### EXERCISE INPUTS
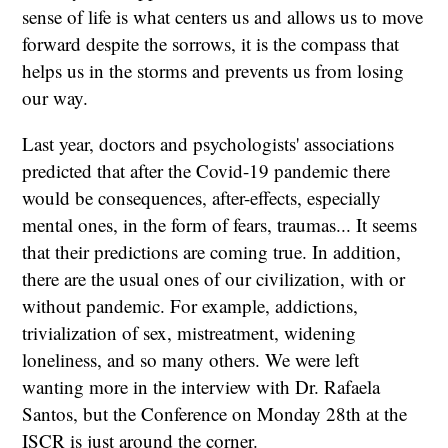
sense of life is what centers us and allows us to move
forward despite the sorrows, it is the compass that
helps us in the storms and prevents us from losing
our way.
Last year, doctors and psychologists' associations
predicted that after the Covid-19 pandemic there
would be consequences, after-effects, especially
mental ones, in the form of fears, traumas... It seems
that their predictions are coming true. In addition,
there are the usual ones of our civilization, with or
without pandemic. For example, addictions,
trivialization of sex, mistreatment, widening
loneliness, and so many others. We were left
wanting more in the interview with Dr. Rafaela
Santos, but the Conference on Monday 28th at the
ISCR is just around the corner.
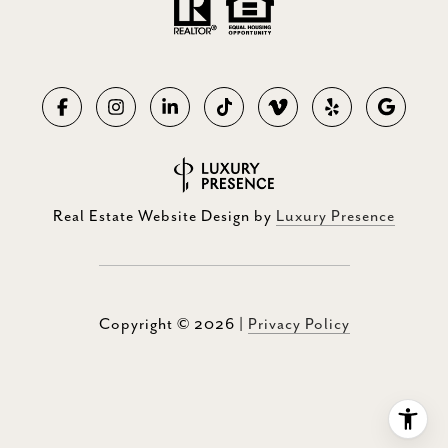
Real Estate Website Design by
Luxury Presence
Copyright ©
2026
|
Privacy Policy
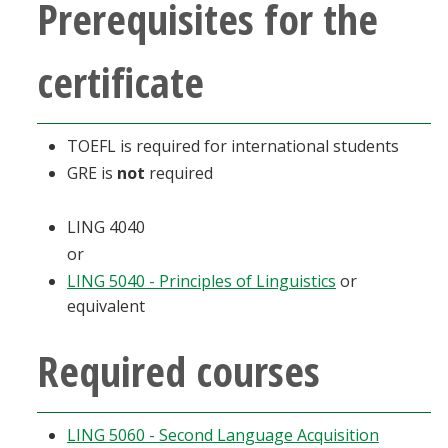
Prerequisites for the
Blackboard
certificate
EagleConnect
UNT Directory
TOEFL is required for international students
GRE is
not
required
LING 4040
or
LING 5040 - Principles of Linguistics
or
equivalent
Required courses
LING 5060 - Second Language Acquisition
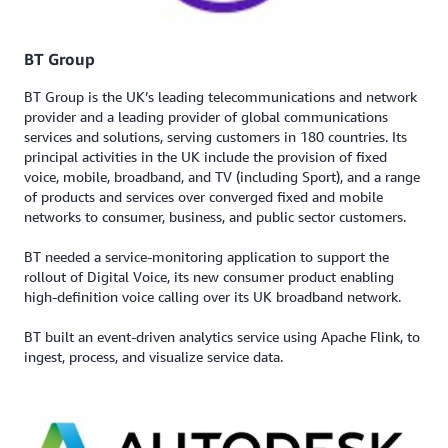
BT Group
BT Group is the UK’s leading telecommunications and network
provider and a leading provider of global communications
services and solutions, serving customers in 180 countries. Its
principal activities in the UK include the provision of fixed
voice, mobile, broadband, and TV (including Sport), and a range
of products and services over converged fixed and mobile
networks to consumer, business, and public sector customers.
BT needed a service-monitoring application to support the
rollout of Digital Voice, its new consumer product enabling
high-definition voice calling over its UK broadband network.
BT built an event-driven analytics service using Apache Flink, to
ingest, process, and visualize service data.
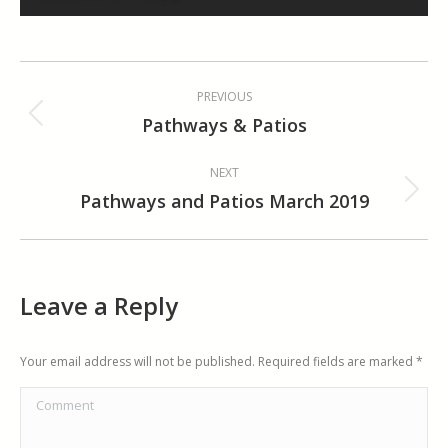
Album
PREVIOUS
navigation
Pathways & Patios
Previous
album:
NEXT
Pathways and Patios March 2019
Next
album:
Leave a Reply
Your email address will not be published. Required fields are marked
*
Comment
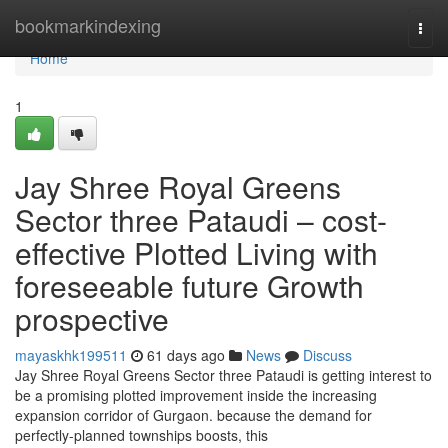
Home
bookmarkindexing
Togg
navi
Home
1
Jay Shree Royal Greens
Sector three Pataudi – cost-
effective Plotted Living with
foreseeable future Growth
prospective
mayaskhk199511
61 days ago
News
Discuss
Jay Shree Royal Greens Sector three Pataudi is getting interest to
be a promising plotted improvement inside the increasing
expansion corridor of Gurgaon. because the demand for
perfectly-planned townships boosts, this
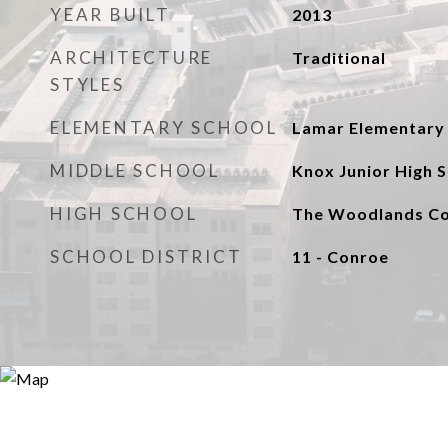
YEAR BUILT
2013
ARCHITECTURE
Traditional
STYLES
ELEMENTARY SCHOOL
Lamar Elementary 
MIDDLE SCHOOL
Knox Junior High 
HIGH SCHOOL
The Woodlands Col
SCHOOL DISTRICT
11 - Conroe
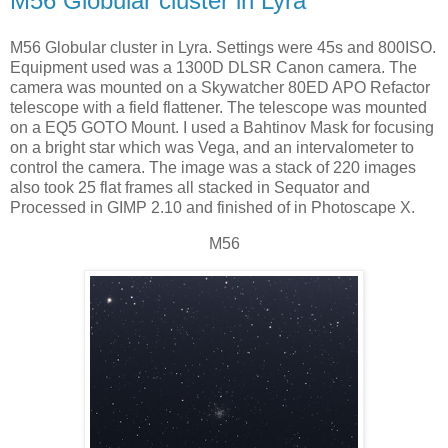
M56 Globular cluster in Lyra
M56 Globular cluster in Lyra. Settings were 45s and 800ISO.
Equipment used was a 1300D DLSR Canon camera. The
camera was mounted on a Skywatcher 80ED APO Refactor
telescope with a field flattener. The telescope was mounted
on a EQ5 GOTO Mount. I used a Bahtinov Mask for focusing
on a bright star which was Vega, and an intervalometer to
control the camera. The image was a stack of 220 images
also took 25 flat frames all stacked in Sequator and
Processed in GIMP 2.10 and finished of in Photoscape X.
M56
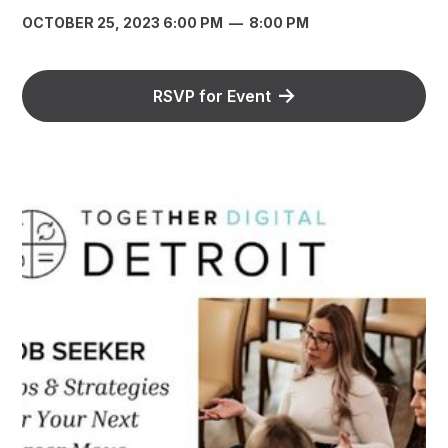
OCTOBER 25, 2023 6:00 PM
—
8:00 PM
RSVP for Event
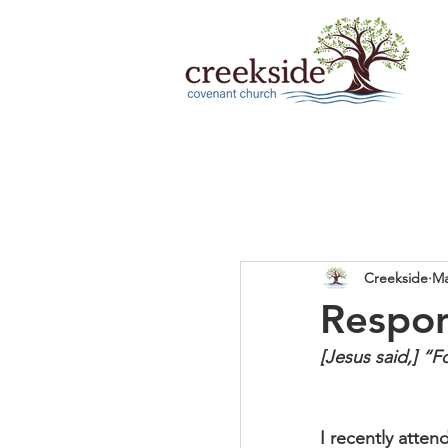
Creekside
Ma
Respons
[Jesus said,] “
I recently atte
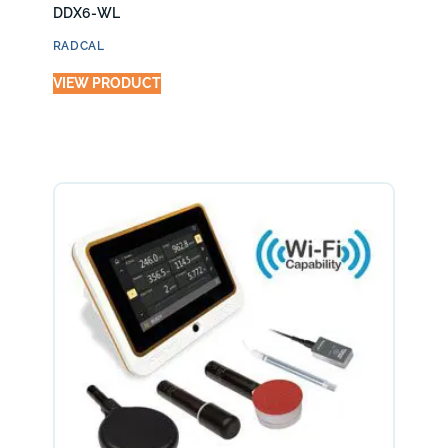
DDX6-WL
RADCAL
VIEW PRODUCT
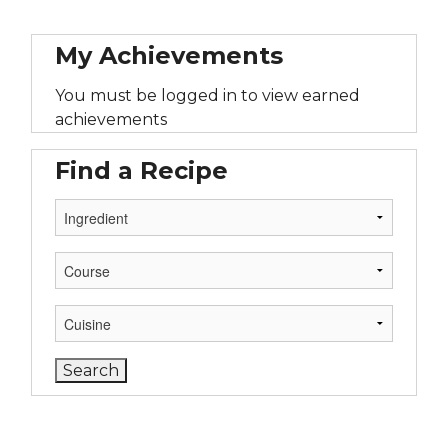
My Achievements
You must be logged in to view earned
achievements
Find a Recipe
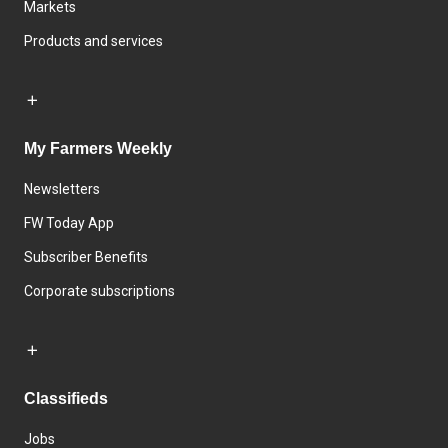
Markets
Products and services
My Farmers Weekly
Newsletters
FW Today App
Subscriber Benefits
Corporate subscriptions
Classifieds
Jobs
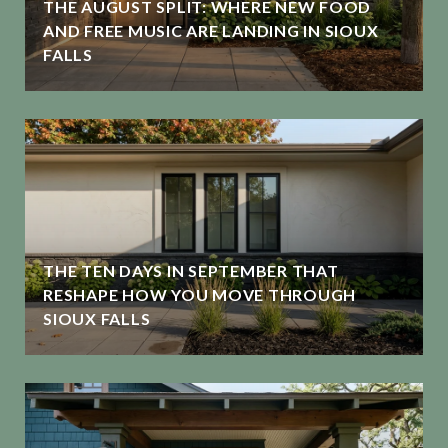
THE AUGUST SPLIT: WHERE NEW FOOD
G
AND FREE MUSIC ARE LANDING IN SIOUX
FALLS
THE TEN DAYS IN SEPTEMBER THAT
RESHAPE HOW YOU MOVE THROUGH
SIOUX FALLS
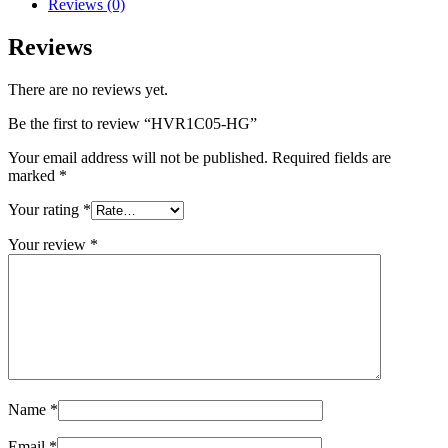
Reviews (0)
Reviews
There are no reviews yet.
Be the first to review “HVR1C05-HG”
Your email address will not be published.
Required fields are
marked
*
Your rating
*
Your review
*
Name
*
Email
*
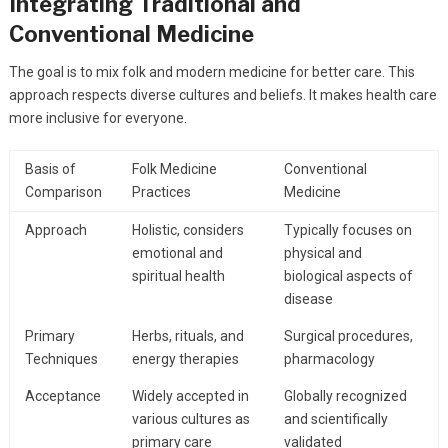
Integrating Traditional and
Conventional Medicine
The goal is to mix folk and modern medicine for better care. This
approach respects diverse cultures and beliefs. It makes health care
more inclusive for everyone.
Basis of
Folk Medicine
Conventional
Comparison
Practices
Medicine
Approach
Holistic, considers
Typically focuses on
emotional and
physical and
spiritual health
biological aspects of
disease
Primary
Herbs, rituals, and
Surgical procedures,
Techniques
energy therapies
pharmacology
Acceptance
Widely accepted in
Globally recognized
various cultures as
and scientifically
primary care
validated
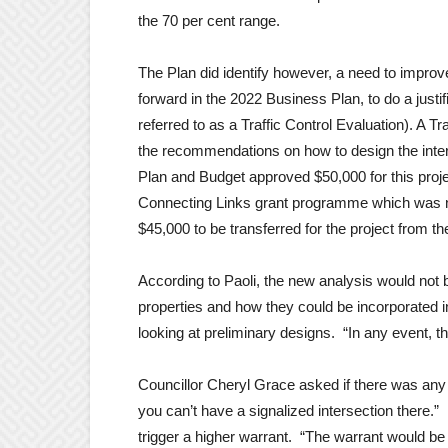
the 70 per cent range.
The Plan did identify however, a need to improv
forward in the 2022 Business Plan, to do a justif
referred to as a Traffic Control Evaluation). A T
the recommendations on how to design the inter
Plan and Budget approved $50,000 for this proj
Connecting Links grant programme which was n
$45,000 to be transferred for the project from
According to Paoli, the new analysis would not be
properties and how they could be incorporated int
looking at preliminary designs. “In any event, this
Councillor Cheryl Grace asked if there was any
you can’t have a signalized intersection there.” 
trigger a higher warrant. “The warrant would b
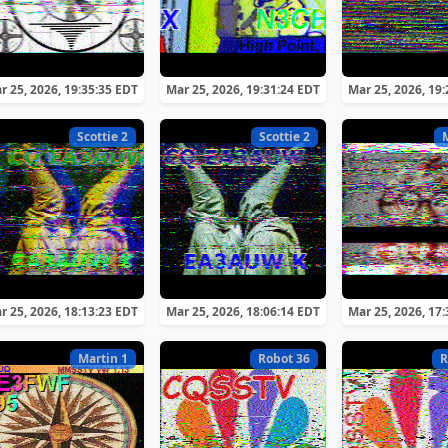
r 25, 2026, 19:35:35 EDT
Mar 25, 2026, 19:31:24 EDT
Mar 25, 2026, 19
Scottie 2
Scottie 2
r 25, 2026, 18:13:23 EDT
Mar 25, 2026, 18:06:14 EDT
Mar 25, 2026, 17
Martin 1
Robot 36
R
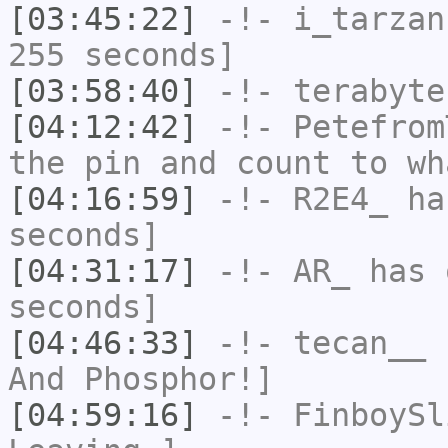
[03:45:22]
-!-
i_tarzan
255 seconds]
[03:58:40]
-!-
terabyte
[04:12:42]
-!-
Petefrom
the pin and count to wh
[04:16:59]
-!-
R2E4_
has
seconds]
[04:31:17]
-!-
AR_
has 
seconds]
[04:46:33]
-!-
tecan__
h
And Phosphor!]
[04:59:16]
-!-
FinboySl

### DIRECTIONS
Transcribe the records verbatim, excluding pictures.

### WRITTEN REPLY
sense of life is what centers us and allows us to move
forward despite the sorrows, it is the compass that
helps us in the storms and prevents us from losing
our way.
Last year, doctors and psychologists' associations
predicted that after the Covid-19 pandemic there
would be consequences, after-effects, especially
mental ones, in the form of fears, traumas... It seems
that their predictions are coming true. In addition,
there are the usual ones of our civilization, with or
without pandemic. For example, addictions,
trivialization of sex, mistreatment, widening
loneliness, and so many others. We were left
wanting more in the interview with Dr. Rafaela
Santos, but the Conference on Monday 28th at the
ISCR is just around the corner.
Real Estate Website Design by
Luxury Presence
Copyright ©
2026
|
Privacy Policy
Prerequisites for the
Blackboard
certificate
EagleConnect
UNT Directory
TOEFL is required for international students
GRE is
not
required
LING 4040
or
LING 5040 - Principles of Linguistics
or
equivalent
Required courses
LING 5060 - Second Language Acquisition
BT Group
BT Group is the UK’s leading telecommunications and network
provider and a leading provider of global communications
services and solutions, serving customers in 180 countries. Its
principal activities in the UK include the provision of fixed
voice, mobile, broadband, and TV (including Sport), and a range
of products and services over converged fixed and mobile
networks to consumer, business, and public sector customers.
BT needed a service-monitoring application to support the
rollout of Digital Voice, its new consumer product enabling
high-definition voice calling over its UK broadband network.
BT built an event-driven analytics service using Apache Flink, to
ingest, process, and visualize service data.
Album
PREVIOUS
navigation
Pathways & Patios
Previous
album:
NEXT
Pathways and Patios March 2019
Next
album:
Leave a Reply
Your email address will not be published. Required fields are marked
*
Comment
Home
bookmarkindexing
Togg
navi
Home
1
Jay Shree Royal Greens
Sector three Pataudi – cost-
effective Plotted Living with
foreseeable future Growth
prospective
mayaskhk199511
61 days ago
News
Discuss
Jay Shree Royal Greens Sector three Pataudi is getting interest to
be a promising plotted improvement inside the increasing
expansion corridor of Gurgaon. because the demand for
perfectly-planned townships boosts, this
YEAR BUILT
2013
ARCHITECTURE
Traditional
STYLES
ELEMENTARY SCHOOL
Lamar Elementary 
MIDDLE SCHOOL
Knox Junior High 
HIGH SCHOOL
The Woodlands Col
SCHOOL DISTRICT
11 - Conroe
M56 Globular cluster in Lyra
M56 Globular cluster in Lyra. Settings were 45s and 800ISO.
Equipment used was a 1300D DLSR Canon camera. The
camera was mounted on a Skywatcher 80ED APO Refactor
telescope with a field flattener. The telescope was mounted
on a EQ5 GOTO Mount. I used a Bahtinov Mask for focusing
on a bright star which was Vega, and an intervalometer to
control the camera. The image was a stack of 220 images
also took 25 flat frames all stacked in Sequator and
Processed in GIMP 2.10 and finished of in Photoscape X.
M56
OCTOBER 25, 2023 6:00 PM
—
8:00 PM
RSVP for Event
Creekside
Ma
Respons
[Jesus said,] “
I recently atte
DDX6-WL
RADCAL
VIEW PRODUCT
My Achievements
You must be logged in to view earned
achievements
Find a Recipe
Markets
Products and services
My Farmers Weekly
Newsletters
FW Today App
Subscriber Benefits
Corporate subscriptions
Classifieds
Jobs
THE AUGUST SPLIT: WHERE NEW FOOD
G
AND FREE MUSIC ARE LANDING IN SIOUX
FALLS
THE TEN DAYS IN SEPTEMBER THAT
RESHAPE HOW YOU MOVE THROUGH
SIOUX FALLS
Reviews (0)
Reviews
There are no reviews yet.
Be the first to review “HVR1C05-HG”
Your email address will not be published.
Required fields are
marked
*
Your rating
*
Your review
*
Name
*
Email
*
Integrating Traditional and
Conventional Medicine
The goal is to mix folk and modern medicine for better care. This
approach respects diverse cultures and beliefs. It makes health care
more inclusive for everyone.
Basis of
Folk Medicine
Conventional
Comparison
Practices
Medicine
Approach
Holistic, considers
Typically focuses on
emotional and
physical and
spiritual health
biological aspects of
disease
Primary
Herbs, rituals, and
Surgical procedures,
Techniques
energy therapies
pharmacology
Acceptance
Widely accepted in
Globally recognized
various cultures as
and scientifically
primary care
validated
the 70 per cent range.
The Plan did identify however, a need to improv
forward in the 2022 Business Plan, to do a justif
referred to as a Traffic Control Evaluation). A T
the recommendations on how to design the inter
Plan and Budget approved $50,000 for this proj
Connecting Links grant programme which was n
$45,000 to be transferred for the project from
According to Paoli, the new analysis would not be
properties and how they could be incorporated int
looking at preliminary designs. “In any event, this
Councillor Cheryl Grace asked if there was any
you can’t have a signalized intersection there.” 
trigger a higher warrant. “The warrant would b
r 25, 2026, 19:35:35 EDT
Mar 25, 2026, 19:31:24 EDT
Mar 25, 2026, 19
Scottie 2
Scottie 2
r 25, 2026, 18:13:23 EDT
Mar 25, 2026, 18:06:14 EDT
Mar 25, 2026, 17
Martin 1
Robot 36
R
[03:45:22]
-!-
i_tarzan
255 seconds]
[03:58:40]
-!-
terabyte
[04:12:42]
-!-
Petefrom
the pin and count to wh
[04:16:59]
-!-
R2E4_
has
seconds]
[04:31:17]
-!-
AR_
has 
seconds]
[04:46:33]
-!-
tecan__
h
And Phosphor!]
[04:59:16]
-!-
FinboySl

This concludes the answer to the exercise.